──────── PASSAGE À ÉTUDIER ────────

C O N C E R T S 
 
...
[ Sommaire de la rubrique ] [ Index par genre ]
 
......
PESARO
20/08/06

Daniela Barcellona
© Amati Bacciardi
Gioachino Rossini (1792 – 1868)

ADELAIDE DI BORGOGNA

Sélection d’airs en version de concert

Mélodrame en deux actes
Livret de Giovanni Schmidt
(Création Rome 1817)

Vidéo : Pierluigi Alessandrini

Ottone : Daniela Barcellona
Berangario : Lorenzo Regazzo
Adelberto : José Manuel Zapata
Ernesto : Stefan Cifolelli

Chœur de chambre de Prague

Orchestre Haydn di Bolzano e Trento

Direction musicale : Riccardo Frizza

Pesaro, BPA Palas, le 20 août 2006, 20h

Sans Adelaide, ce soir, on improvise…

« Suite à une indisposition de dernière minute de Patrizia Ciofi, l’opéra Adelaide di Borgogna sera exécuté partiellement.

────────

→ CONSIGNE
Recopiez mot pour mot le texte sur le concert de Pesaro, en commençant aux mots « C O N C E R » et en vous arrêtant après « (1792 – 1868) ». Les entrées n'ont aucun rôle dans ce travail.

──────── DONNÉES EXTRAITES ────────

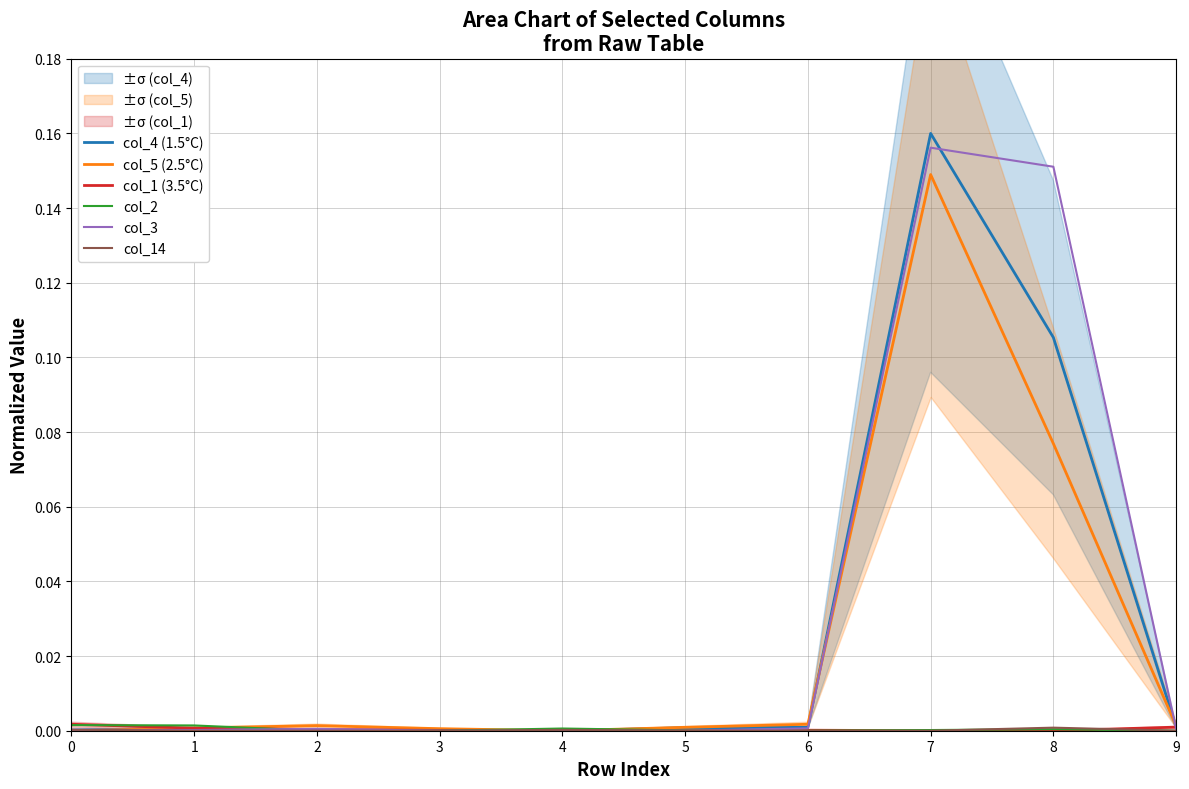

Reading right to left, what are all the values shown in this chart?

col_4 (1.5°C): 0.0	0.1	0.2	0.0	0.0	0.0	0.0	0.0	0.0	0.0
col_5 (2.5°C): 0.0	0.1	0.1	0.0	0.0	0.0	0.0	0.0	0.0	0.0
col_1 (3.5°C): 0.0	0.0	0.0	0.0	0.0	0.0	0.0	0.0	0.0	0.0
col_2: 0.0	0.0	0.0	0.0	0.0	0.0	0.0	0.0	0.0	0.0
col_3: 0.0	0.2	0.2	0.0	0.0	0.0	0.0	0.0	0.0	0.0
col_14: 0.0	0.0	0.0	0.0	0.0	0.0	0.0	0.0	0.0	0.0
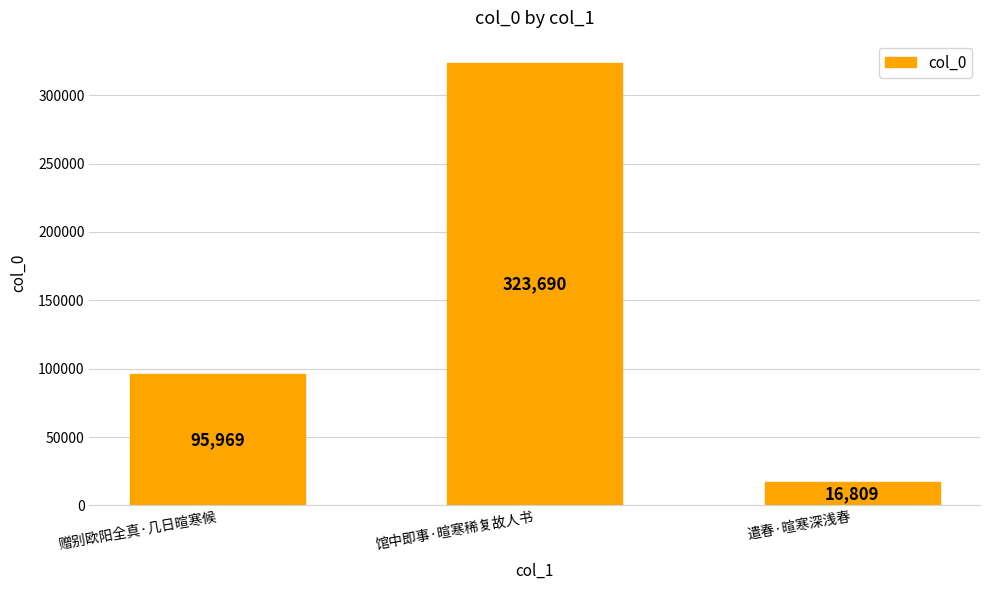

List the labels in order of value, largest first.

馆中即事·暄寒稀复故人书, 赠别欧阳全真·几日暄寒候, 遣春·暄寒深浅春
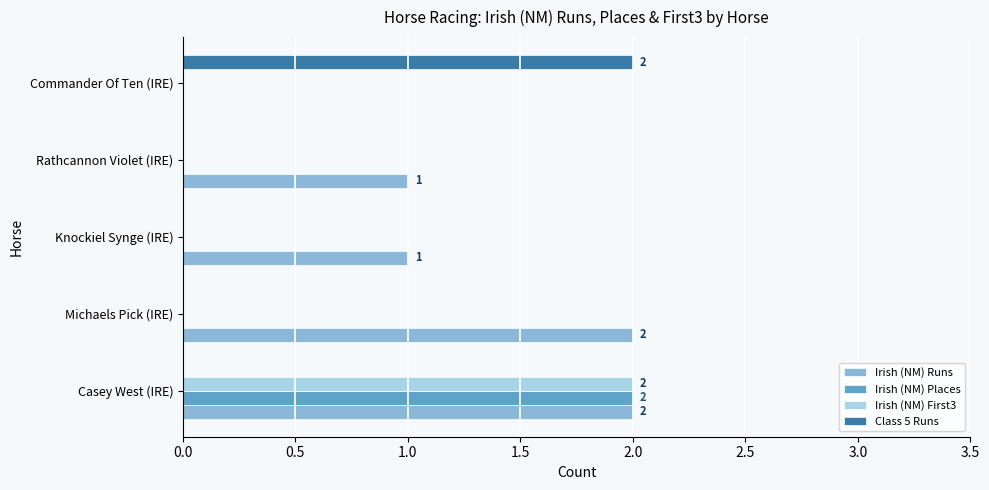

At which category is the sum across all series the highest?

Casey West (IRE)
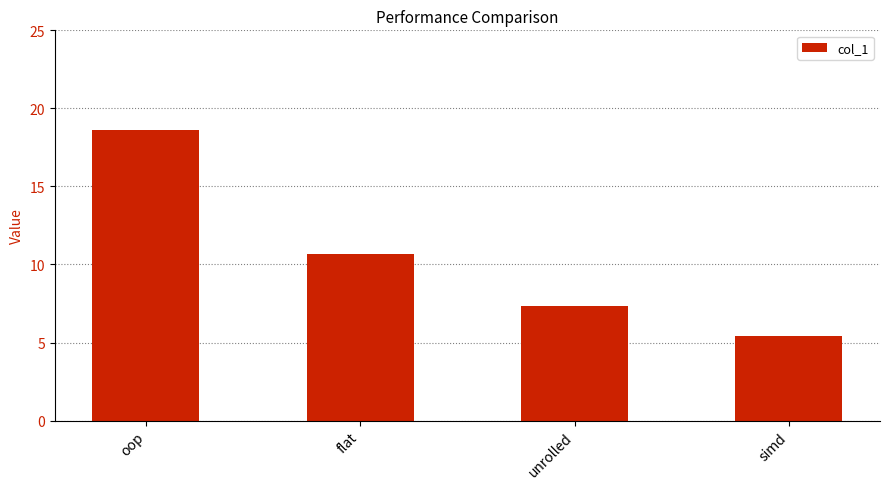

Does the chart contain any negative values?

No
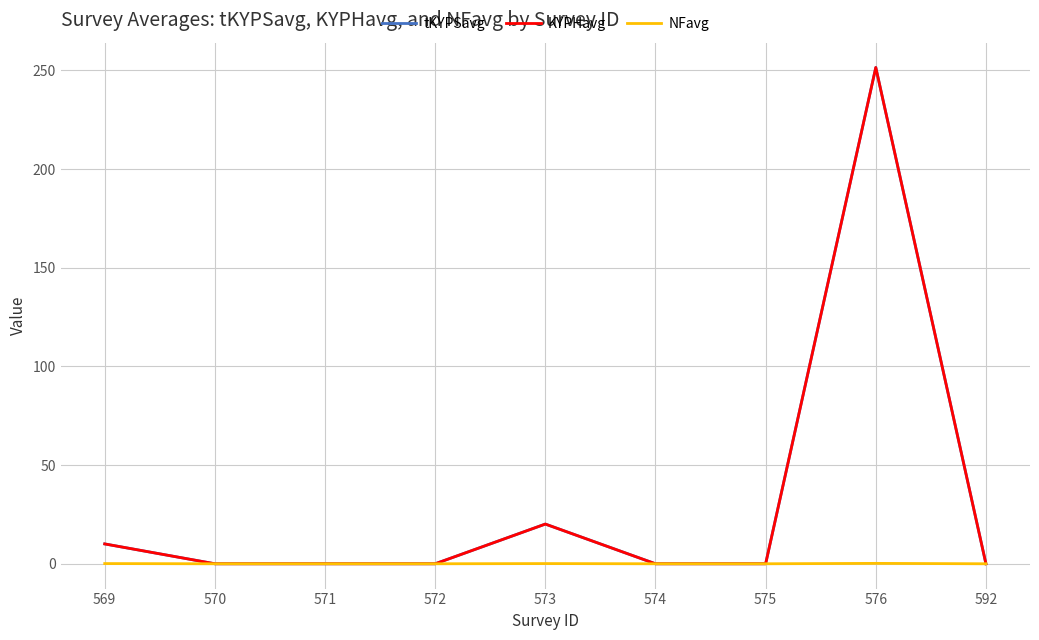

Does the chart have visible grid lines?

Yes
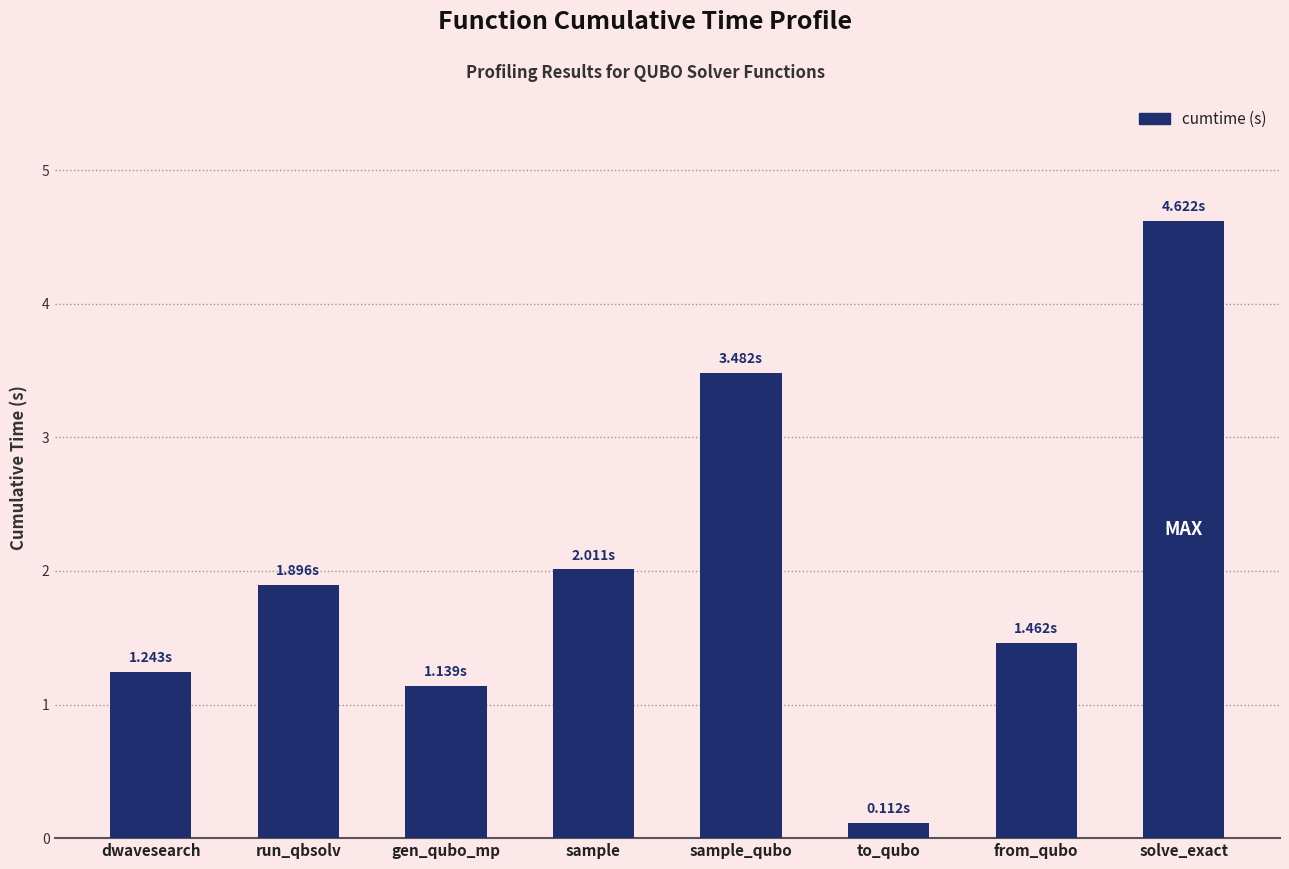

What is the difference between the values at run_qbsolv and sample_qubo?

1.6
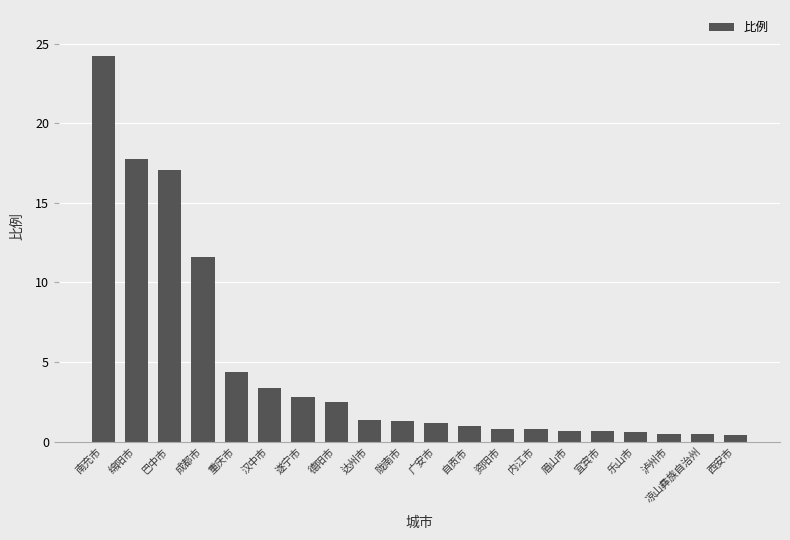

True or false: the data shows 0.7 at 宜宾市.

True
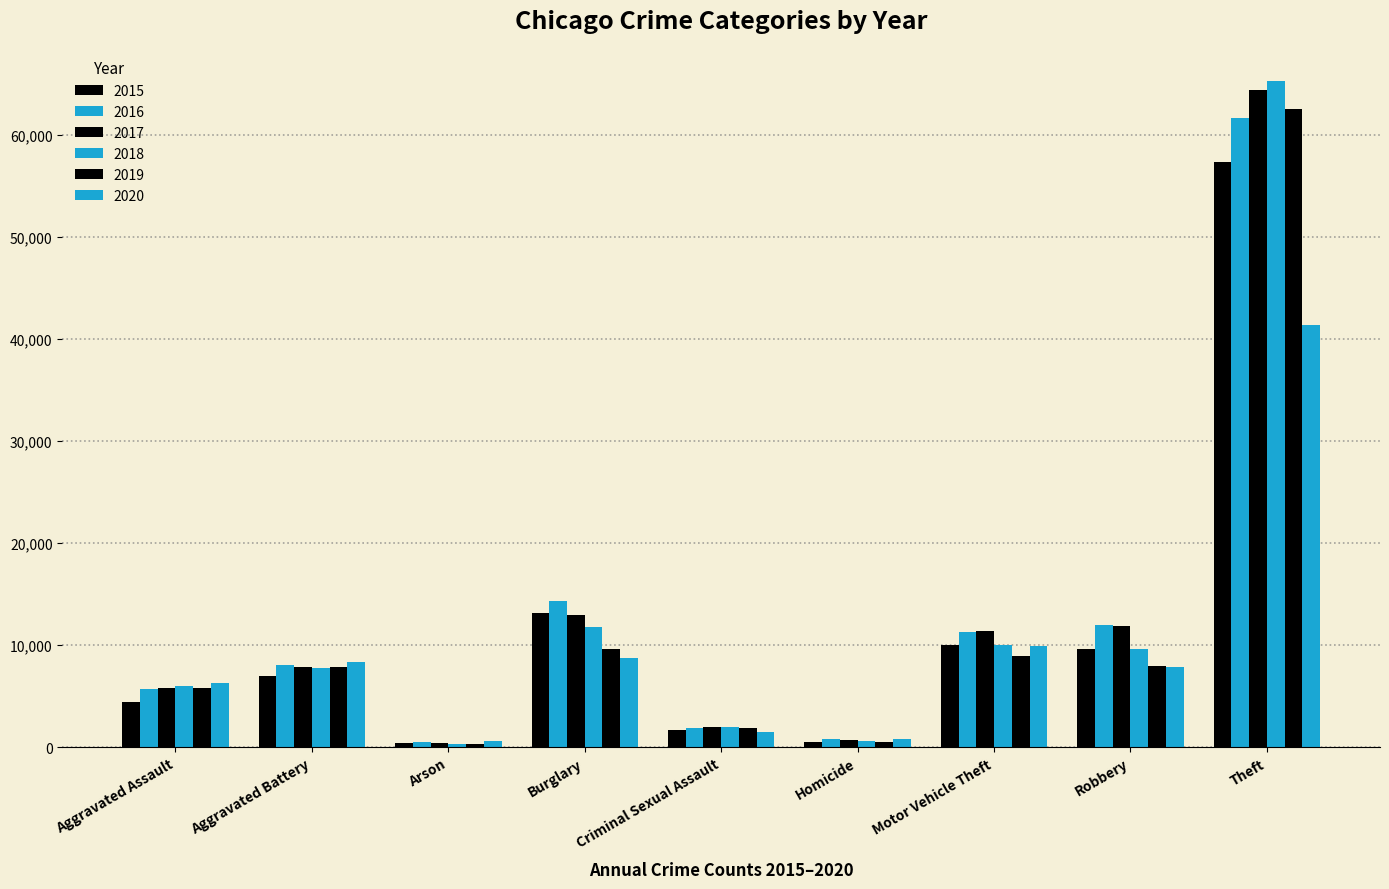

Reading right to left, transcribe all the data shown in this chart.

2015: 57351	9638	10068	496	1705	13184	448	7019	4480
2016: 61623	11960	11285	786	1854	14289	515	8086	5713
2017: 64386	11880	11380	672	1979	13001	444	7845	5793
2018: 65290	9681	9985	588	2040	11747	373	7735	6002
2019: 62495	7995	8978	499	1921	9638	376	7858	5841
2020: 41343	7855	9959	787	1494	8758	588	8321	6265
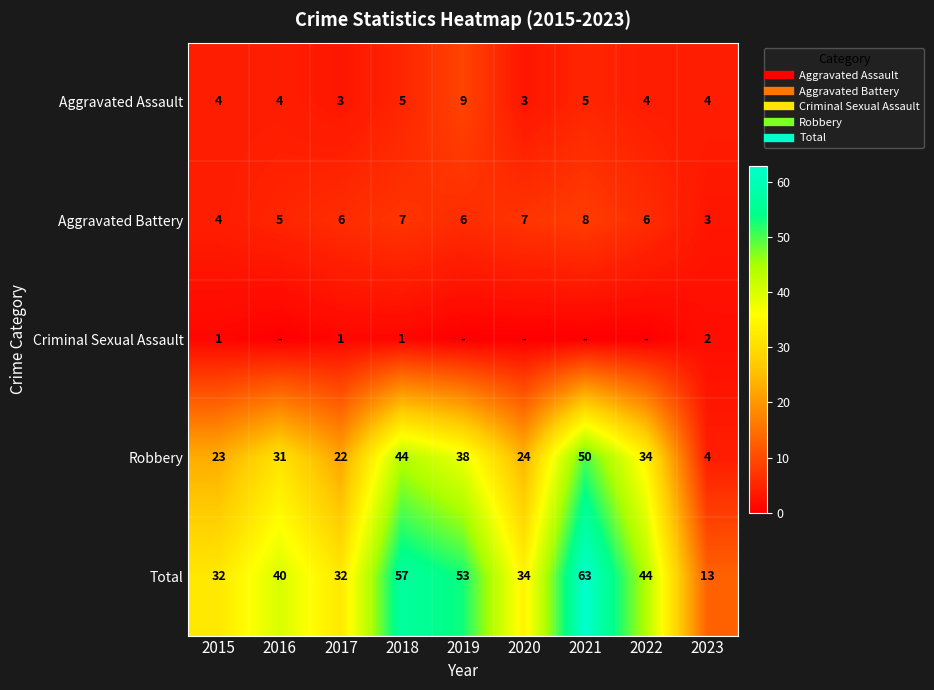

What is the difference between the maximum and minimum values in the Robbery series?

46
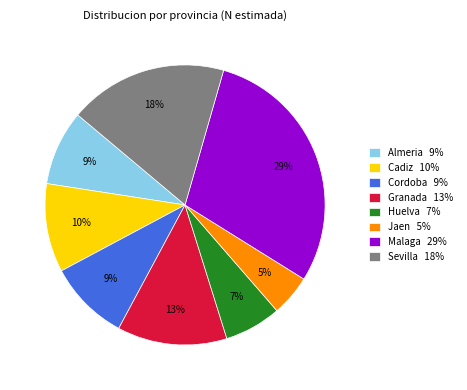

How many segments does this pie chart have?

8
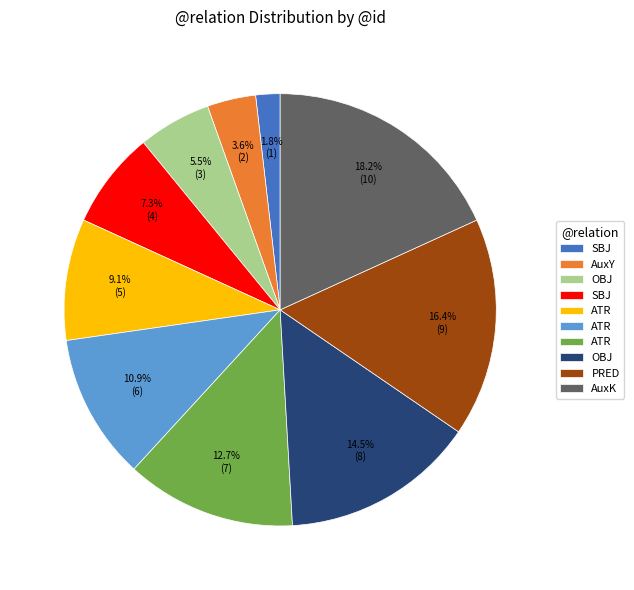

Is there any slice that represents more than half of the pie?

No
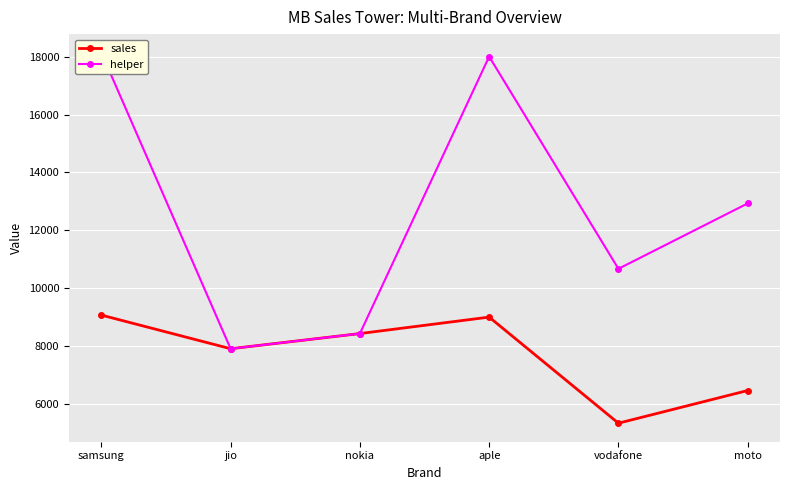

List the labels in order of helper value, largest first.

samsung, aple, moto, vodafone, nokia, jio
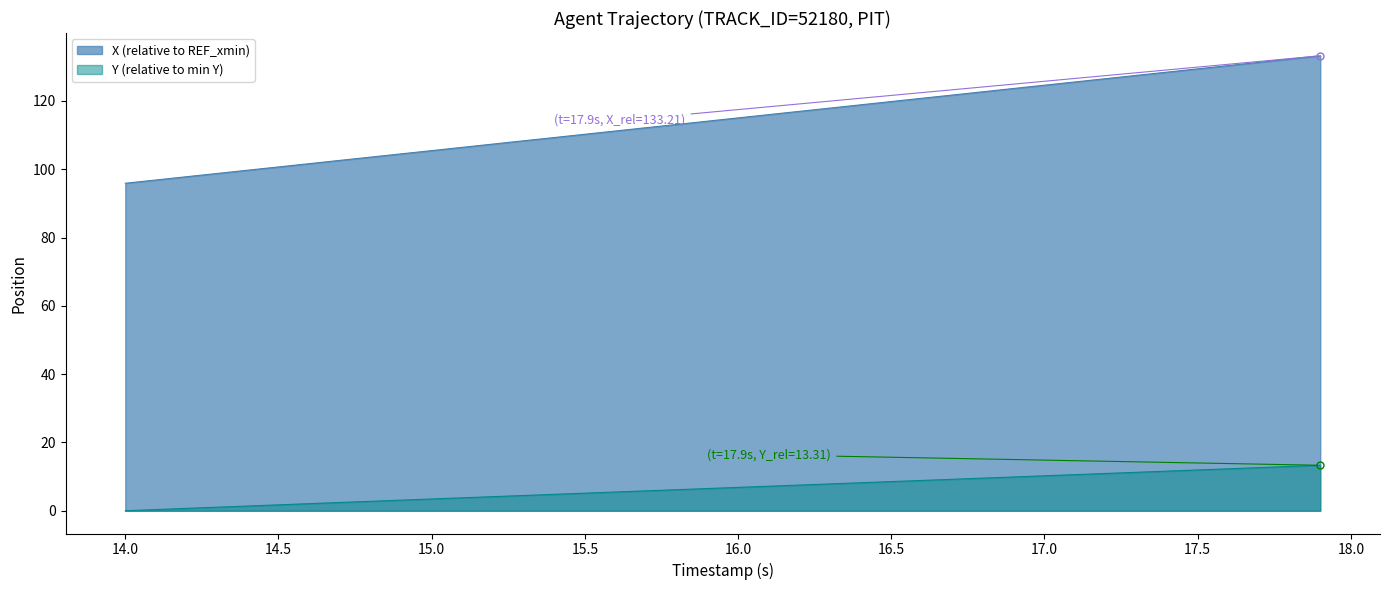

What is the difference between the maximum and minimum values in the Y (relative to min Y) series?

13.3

────────

→ RÉSULTAT OBTENU
C O N C E R T S 
 
...
[ Sommaire de la rubrique ] [ Index par genre ]
 
......
PESARO
20/08/06

Daniela Barcellona
© Amati Bacciardi
Gioachino Rossini (1792 – 1868)